Of all NHS debates, the most persistent seems to concern privatisation: its meaning, impact, feasibility, and desirability.
The NHS/private sector interface has been a bone of contention since the inception of the NHS. It is well known that general practice sits mainly in the private sector: small, ‘for-profit’ groups providing services for the publicly funded NHS, controlled by contracts rather than rules of employment. Also, almost a third of the NHS budget is spent in the private sector, as almost everything except staff salaries eventually translates into equipment, medications, surgical devices and so on, provided by private, for profit organisations.
So why does this discussion burn so fiercely? Why are its proponents so keen, and its opponents so averse, to this relationship? For me, the arguments are distilled into four key terms: ownership, profit, control and stability.
The NHS is so large, staff risk losing a sense of connection. They identify with the NHS concept, but it has become so de-personalised that there is often little ownership of problems or their solution.
Received wisdom is that encouraging staff to have a formal stake in their organisation, as Circle is doing in Hinchingbrooke (page 30) brings back a sense of ownership. The simplest way to give staff a stake is financially, and so models created in the private sector, be they profit-sharing partnerships or staff bonuses, are being tried across the NHS.

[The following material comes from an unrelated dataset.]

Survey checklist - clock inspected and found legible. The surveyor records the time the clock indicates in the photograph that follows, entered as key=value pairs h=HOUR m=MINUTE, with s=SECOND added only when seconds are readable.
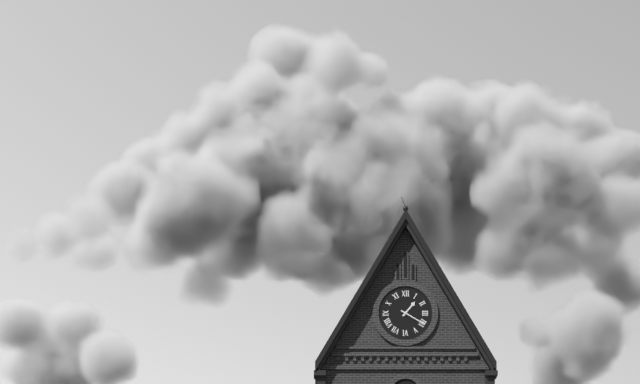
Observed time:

It could be argued that the foundation trust movement, or social enterprises, or even staff engagement programmes, are alternative models, but none allow tangible approval in the way that paying people for improved performance does.
Of course, financial incentives raise the spectre of profits made from public sector funds, an idea unpalatable to many despite the fact that all commercial suppliers to the NHS, including GPs, need profits to survive.
The issue should perhaps be less about profits than profiteering, something that needs effective commissioning to control. But we need to be careful about conflicts of interest among providers ,especially those who provide some services and sub-contract others. Dr Oliver Bernath’s model (page 22 ) shows the lengths to which some systems will go to ensure probity in this regard.
The two largest anxieties about private-sector involvement in public services concern control and stability. The recent financial turmoil has shown that when too much power is ceded to organisations driven by profit rather than service, then excessive control is also given away and stability is threatened. Rebecca Norris (page 36) explores how Monitor is being developed to assert some of these controls.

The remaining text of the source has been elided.